» **TEXTO FORNECIDO**
A proibição do aborto foi votada em janeiro de 1993. De volta ao poder em setembro do mesmo ano, a esquerda fez passar uma lei que acrescentava às exceções as “situações sociais difíceis para a mãe”. Mas esta foi vetada pelo presidente Lech Walesa e depois revogada pelo Tribunal Constitucional em 1997.
Médicos se recusam a prescrever a pílula
Atualmente, até mesmo a contracepção encontra resistência. “Nas grandes cidades é mais fácil conseguir uma receita para a pílula ou comprar contraceptivos”, indica Kacpura. “Podemos nos misturar na massa. Mas os médicos do interior se recusam a prescrever a pílula, até mesmo com finalidades terapêuticas.” Chrystelle F.,6 uma francesa casada com um polonês e instalada em Varsóvia há seis anos, precisa recorrer a astúcias: “Minha pílula, Cerazette, é proibida na Polônia pela Ordem dos Médicos, pois, segundo eles, comporta um risco muito alto de provocar a esterilidade. Minha mãe me manda pelo correio. Amigas polonesas fazem estoque quando viajam para a França ou para a Inglaterra”. Quanto à pílula do dia seguinte, disponível há menos de um ano sem receita, F. guarda uma lembrança amarga do dia em que quis comprá-la: “Tive de ir a nove farmácias. Na Avenida Nowowiejska, uma das mais conhecidas da capital, uma farmacêutica me respondeu secamente que não tinha e me passou um sermão: ‘Você deveria pensar no que faz!’. Outra me explicou que não poderia me entregar a pílula em razão dos problemas que ela provocaria. Finalmente, precisei pagar 80 euros, ou seja, o dobro do preço normal!”.

» **DADOS ARMAZENADOS**
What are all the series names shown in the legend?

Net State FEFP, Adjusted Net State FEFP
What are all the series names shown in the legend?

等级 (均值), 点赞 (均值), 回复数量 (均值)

» **INSTRUÇÕES DE TRABALHO**
**A)** Altere o trecho do texto sobre o aborto e a contracepção na Polônia que vai de "A proibição do" a "Constitucional em 1997.", substituindo "janeiro" por "fevereiro".
**B)** No texto sobre o aborto e a contracepção na Polônia, a quantas farmácias Chrystelle F. teve de ir para comprar a pílula do dia seguinte?
**C)** Por favor, retome o texto sobre o aborto e a contracepção na Polônia a partir do ponto em que ele termina.
Os dados foram tirados de outra fonte.

» **RESPOSTAS**
**A)**
A proibição do aborto foi votada em fevereiro de 1993. De volta ao poder em setembro do mesmo ano, a esquerda fez passar uma lei que acrescentava às exceções as “situações sociais difíceis para a mãe”. Mas esta foi vetada pelo presidente Lech Walesa e depois revogada pelo Tribunal Constitucional em 1997.

**B)** Nove farmácias.

**C)**
“É a pior situação das mulheres na Polônia em 25 anos”, atesta Nowicka. Nos últimos meses, centenas de milhares de poloneses desfilaram em Varsóvia para protestar contra as decisões do PiS, convocadas principalmente pelo chamado do Comitê de Defesa da Democracia (KOD). Pela primeira vez desde 1989. As redes sociais permitiram reunir 100 mil pessoas em torno da Dziewuchy dziewuchom (As mulheres pelas mulheres), que organizou uma marcha em 18 de junho passado, depois a manifestação das “mulheres em greve”, em 3 de outubro. “Essas marchas negras são uma manifestação aterrorizante da civilização da morte”, respondeu nesse dia o arcebispo de Lodz.7 “O direito à proteção médica realmente nos levou a nos mobilizar”, explica Ewa Burgunska, produtora de cinema de 51 anos. “Nenhuma das organizadoras é feminista ou militante, mas essa proposta de lei vai longe demais. Nossa força é saber falar com as mulheres com palavras simples, que tocam a todas elas.” “Uma parte da sociedade acordou”, alegra-se Nowicka. Para Mateusz Kijowski, “as pessoas se deram conta do peso que poderiam ter saindo às ruas. Nunca houve manifestações como essa pela IVG no passado”. Mas, ele avalia, “a situação atual continua sendo muito grave. A maioria dos médicos limita o acesso aos exames pré-natais”.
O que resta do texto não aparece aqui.